LVMH is the home of premier brands in the categories of fashion and leather goods, watches and jewellery, wine and spirits, cosmetics and perfumes.
LVMH will contribute with its extensive experience in both developing luxury brands and rolling out premium retail concepts.
The ‘mother’ company, De Beers SA, contributes to the joint venture with its over 100 years of experience in the form of technology and individual experts to allow for the selection of the most beautiful diamonds.
As part of the joint venture agreement, De Beers SA transferred to De Beers LV the worldwide rights to use the De Beers brand name for luxury goods in consumer markets. From that point, De Beers would design, manufacture and sell premium diamond jewellery under its own brand name.
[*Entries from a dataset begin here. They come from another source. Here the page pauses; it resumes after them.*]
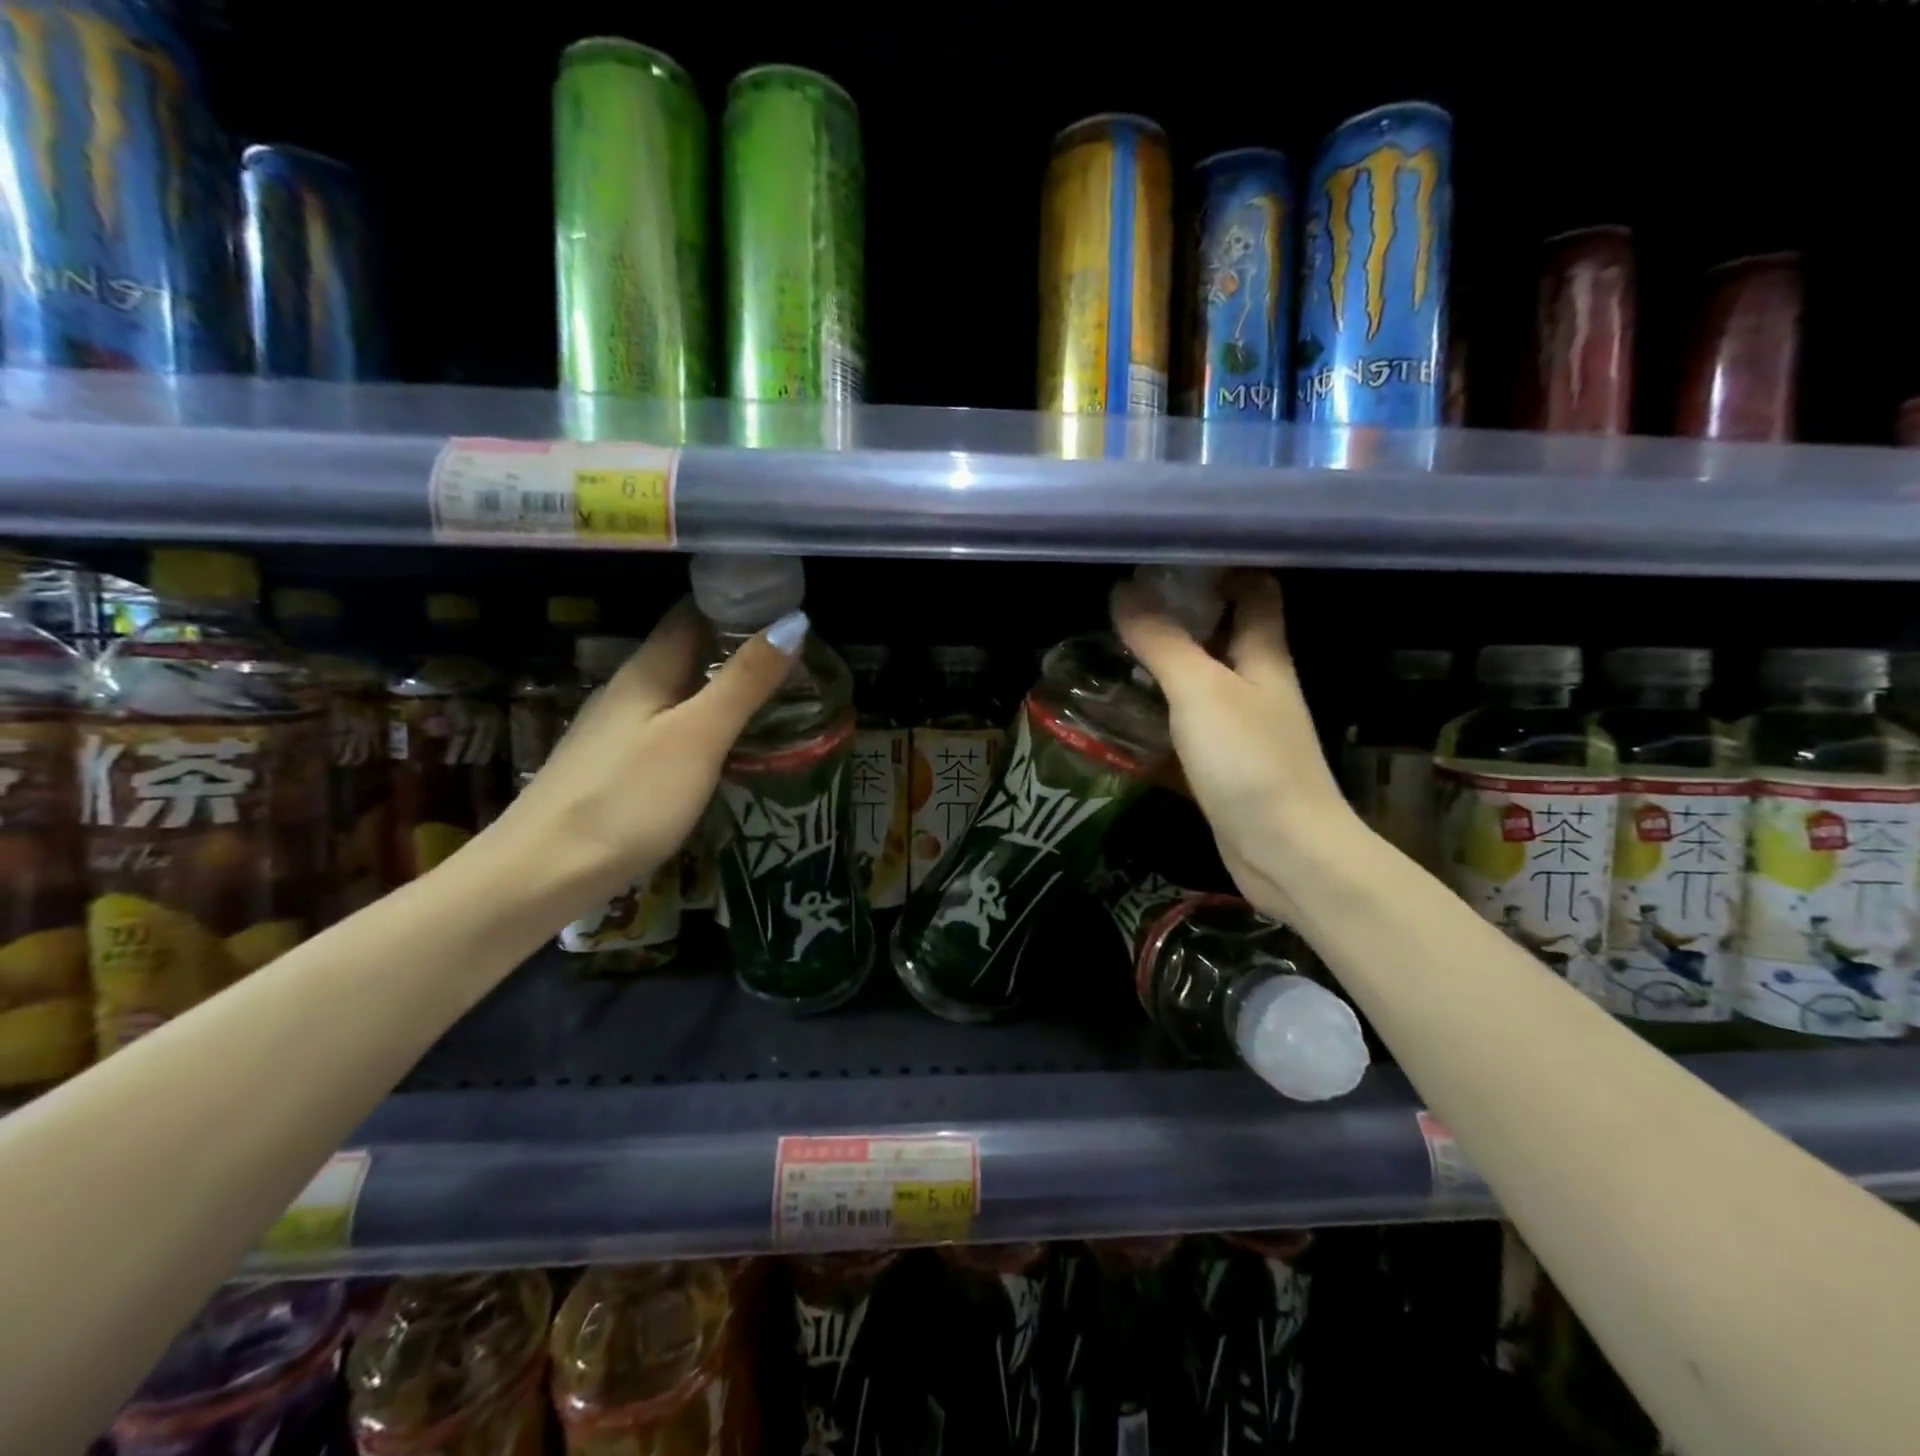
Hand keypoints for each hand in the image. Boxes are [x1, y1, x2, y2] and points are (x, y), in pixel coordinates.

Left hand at [493, 598, 806, 914]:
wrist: (541, 873)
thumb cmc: (627, 798)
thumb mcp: (698, 736)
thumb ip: (744, 681)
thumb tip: (793, 620)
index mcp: (648, 670)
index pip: (692, 612)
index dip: (737, 602)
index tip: (787, 607)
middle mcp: (629, 690)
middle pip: (687, 651)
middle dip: (738, 646)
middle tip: (798, 658)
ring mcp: (617, 729)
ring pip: (679, 691)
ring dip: (723, 686)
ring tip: (777, 698)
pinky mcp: (616, 766)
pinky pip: (670, 726)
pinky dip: (705, 723)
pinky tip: (727, 746)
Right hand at [1110, 570, 1354, 921]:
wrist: (1286, 851)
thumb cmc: (1250, 760)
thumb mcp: (1200, 691)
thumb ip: (1163, 641)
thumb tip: (1124, 590)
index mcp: (1265, 656)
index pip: (1256, 591)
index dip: (1223, 567)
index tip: (1172, 555)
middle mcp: (1260, 684)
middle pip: (1227, 632)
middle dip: (1184, 612)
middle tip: (1128, 600)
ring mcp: (1245, 726)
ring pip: (1206, 677)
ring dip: (1169, 660)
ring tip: (1117, 644)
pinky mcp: (1227, 762)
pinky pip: (1193, 720)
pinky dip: (1165, 706)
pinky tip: (1130, 706)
The diamonds bearing De Beers’
brand name are now sold exclusively through De Beers stores, under the name De Beers Jewellers.
If customers are buying De Beers Jewellers diamonds online, the transportation to the buyer’s home is normally taken care of by FedEx premium service, that promise securely delivery.
Questions
1. What could be De Beers’ motives for making this ‘forward integration’ into the retail and consumer market?
2. Is it a wise decision?
3. How should De Beers develop its internet strategy following this ‘forward integration’ strategy?
4. Would it be possible for De Beers, with its branded diamonds, to standardize the international marketing strategy across borders?